#### [EXERCISE]
Reproduce every item below word for word.

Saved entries
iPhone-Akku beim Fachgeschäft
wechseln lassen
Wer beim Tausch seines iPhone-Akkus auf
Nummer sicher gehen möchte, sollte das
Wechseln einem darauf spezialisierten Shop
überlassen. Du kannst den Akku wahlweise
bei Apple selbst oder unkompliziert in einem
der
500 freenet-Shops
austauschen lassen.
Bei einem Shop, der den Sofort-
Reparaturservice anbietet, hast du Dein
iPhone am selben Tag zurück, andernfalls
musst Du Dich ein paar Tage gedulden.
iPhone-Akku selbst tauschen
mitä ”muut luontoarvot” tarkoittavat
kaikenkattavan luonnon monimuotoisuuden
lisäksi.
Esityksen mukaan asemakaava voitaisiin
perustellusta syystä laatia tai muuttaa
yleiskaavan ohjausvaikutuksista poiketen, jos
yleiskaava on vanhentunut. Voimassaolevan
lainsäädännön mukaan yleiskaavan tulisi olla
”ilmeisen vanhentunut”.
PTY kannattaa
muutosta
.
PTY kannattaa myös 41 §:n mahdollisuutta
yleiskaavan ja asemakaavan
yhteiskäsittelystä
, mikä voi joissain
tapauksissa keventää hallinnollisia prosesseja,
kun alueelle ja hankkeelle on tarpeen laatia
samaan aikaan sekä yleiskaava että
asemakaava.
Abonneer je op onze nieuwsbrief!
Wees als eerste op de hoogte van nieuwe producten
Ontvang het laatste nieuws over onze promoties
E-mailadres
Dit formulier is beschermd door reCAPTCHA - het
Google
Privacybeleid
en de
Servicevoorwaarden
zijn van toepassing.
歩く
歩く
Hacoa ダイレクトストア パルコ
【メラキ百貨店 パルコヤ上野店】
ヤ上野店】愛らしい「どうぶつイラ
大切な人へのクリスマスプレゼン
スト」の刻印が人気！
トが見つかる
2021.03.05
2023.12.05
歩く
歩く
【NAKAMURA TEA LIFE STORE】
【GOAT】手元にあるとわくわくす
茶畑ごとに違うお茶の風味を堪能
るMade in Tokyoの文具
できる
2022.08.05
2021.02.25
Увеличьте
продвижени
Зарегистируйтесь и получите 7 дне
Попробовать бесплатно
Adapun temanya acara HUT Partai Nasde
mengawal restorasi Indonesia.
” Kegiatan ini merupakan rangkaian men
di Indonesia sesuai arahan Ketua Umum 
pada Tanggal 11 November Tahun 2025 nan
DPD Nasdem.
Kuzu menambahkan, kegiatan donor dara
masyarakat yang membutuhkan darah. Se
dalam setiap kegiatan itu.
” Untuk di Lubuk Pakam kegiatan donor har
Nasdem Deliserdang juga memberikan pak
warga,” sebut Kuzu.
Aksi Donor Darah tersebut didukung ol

#### [ANSWER TO THE PROBLEM]
iPhone-Akku beim Fachgeschäft
wechseln lassen
Wer beim Tausch seines iPhone-Akkus auf
Nummer sicher gehen möchte, sollte das
Wechseln einem darauf spezialisierten Shop
überlassen. Du kannst den Akku wahlweise
bei Apple selbst oder unkompliziert in einem
der
500 freenet-Shops
austauschen lassen.
Bei einem Shop, der den Sofort-
Reparaturservice anbietet, hast du Dein
iPhone am selben Tag zurück, andernfalls
musst Du Dich ein paar Tage gedulden.
iPhone-Akku selbst tauschen
mitä ”muut luontoarvot” tarkoittavat
kaikenkattavan luonnon monimuotoisuuden
lisäksi.
Esityksen mukaan asemakaava voitaisiin
perustellusta syystä laatia tai muuttaa
yleiskaavan ohjausvaikutuksista poiketen, jos
yleiskaava on vanhentunut. Voimassaolevan
lainsäädännön mukaan yleiskaavan tulisi olla
”ilmeisen vanhentunut”.
PTY kannattaa
muutosta
.
PTY kannattaa myös 41 §:n mahdollisuutta
yleiskaavan ja asemakaavan
yhteiskäsittelystä
, mikä voi joissain
tapauksissa keventää hallinnollisia prosesseja,
kun alueelle ja hankkeelle on tarpeen laatia
samaan aikaan sekä yleiskaava että
asemakaava.
Abonneer je op onze nieuwsbrief!
Wees als eerste op de hoogte van nieuwe producten
Ontvang het laatste nieuws over onze promoties
E-mailadres
Dit formulier is beschermd door reCAPTCHA - het
Google
Privacybeleid
en de
Servicevoorwaarden
zijn van toepassing.
歩く
歩く
Hacoa ダイレクトストア パルコ
【メラキ百貨店 パルコヤ上野店】
ヤ上野店】愛らしい「どうぶつイラ
大切な人へのクリスマスプレゼン
スト」の刻印が人気！
トが見つかる
2021.03.05
2023.12.05
歩く
歩く
【NAKAMURA TEA LIFE STORE】
【GOAT】手元にあるとわくわくす
茶畑ごとに違うお茶の風味を堪能
るMade in Tokyoの文具
できる
2022.08.05
2021.02.25
Увеличьте
продвижени
Зарегистируйтесь и получите 7 дне
Попробовать бесплатно
Adapun temanya acara HUT Partai Nasde
mengawal restorasi Indonesia.
” Kegiatan ini merupakan rangkaian men
di Indonesia sesuai arahan Ketua Umum 
pada Tanggal 11 November Tahun 2025 nan
DPD Nasdem.
Kuzu menambahkan, kegiatan donor dara
masyarakat yang membutuhkan darah. Se
dalam setiap kegiatan itu.
” Untuk di Lubuk Pakam kegiatan donor har
Nasdem Deliserdang juga memberikan pak
warga,” sebut Kuzu.
Aksi Donor Darah tersebut didukung ol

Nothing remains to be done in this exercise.